* _本文抜粋_:
そのため、通常感じる以上にGNOMEと使い勝手に差があります。 これは好みの問題であり、判断材料としては「Windows 8やWindows 10がWindows 7よりよくなったと思っているのならGNOMEベース、前の考え方のほうがよかったと思うならCinnamonエディション」というような考え方ができます。

GNOMEベースにする場合、

sudo pacman -S cinnamon

というコマンドでCinnamonを追加インストールします。 GNOMEのない環境からは最低限

sudo pacman -S cinnamon gnome-terminal gnome-screenshot

とする必要があります。

Budgie

BudgieはGNOMEベースのデスクトップ環境であり、基本的な考え方はGNOMEに近い、「操作項目が少なくて設定も最小限しかできない」という方向になっています。 デザイン性重視なのですが、「子供向け」という側面もあります。

Budgieを選択することは慎重に考えるべきです。 Budgieを開発するSolusプロジェクトは少人数であり、 現在開発は停滞しています 。 つまり、 Budgieの将来性が疑問視されています

Budgieを使用したいのであればBudgieエディションを選択するのが良いでしょう。 Budgieを追加インストールする場合はGNOMEベースが適しています。

Windowsでの作業

ではお好みのエディション(ここでは無難にXFce)をダウンロードしたら、これをDVDにします。 DVDに記録できるドライブが必要で、ない場合は別途用意する必要があります。

ダウンロードしたISOファイルは、そのままDVDにしたり、USBメモリーにインストールすることができるものです。

DVDに書き込む場合、ISOファイルの右クリックメニューに「ディスクイメージの書き込み」という項目があり、これによって空のDVD-Rメディアへの書き込みを行うことができます。

USBメモリを使用する場合はDD for Windowsを使用すると良いでしょう。 USBメモリを挿した状態で、「ディスク選択」で 慎重に USBメモリを選択し、「ファイル選択」でISOファイルを選び、「書込」によって書き込みを行います。

また、調べる必要があることは予め調べておきます。 もちろん、スマートフォンや他のコンピュータがあるなら、省略しても構いません。

これによってメディアの準備ができたら、フルシャットダウンを行います。 Shiftキーを押しっぱなしにしてシャットダウンを行ってください。

* _提供データ_:
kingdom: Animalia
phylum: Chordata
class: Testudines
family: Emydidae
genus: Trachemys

* _課題内容 A_:
本文から、「DVDに書き込む場合、ISO」を含む語句で始まり「なら、省略しても構いません。」で終わる範囲を一字一句違えずに書き出してください。
* _課題内容 B_:
本文に基づき、次の問いに答えてください。
(i) Budgieを開発しているのは何というプロジェクトですか。
(ii) USBメモリを使用する場合に使うとよいとされているソフトウェアは何ですか。
(iii) フルシャットダウンを行う際に押したままにするキーはどれですか。
一覧は本文とは独立した資料です。

* _解答 A_:
DVDに書き込む場合、ISOファイルの右クリックメニューに「ディスクイメージの書き込み」という項目があり、これによって空のDVD-Rメディアへの書き込みを行うことができます。

USBメモリを使用する場合はDD for Windowsを使用すると良いでしょう。 USBメモリを挿した状態で、「ディスク選択」で 慎重に USBメモリを選択し、「ファイル選択」でISOファイルを選び、「書込」によって書き込みを行います。

また、調べる必要があることは予め調べておきます。 もちろん、スマートフォンや他のコンピュータがあるなら、省略しても構いません。

* _解答 B_:
(i) Solusプロジェクト
(ii) DD for Windows
(iii) Shiftキー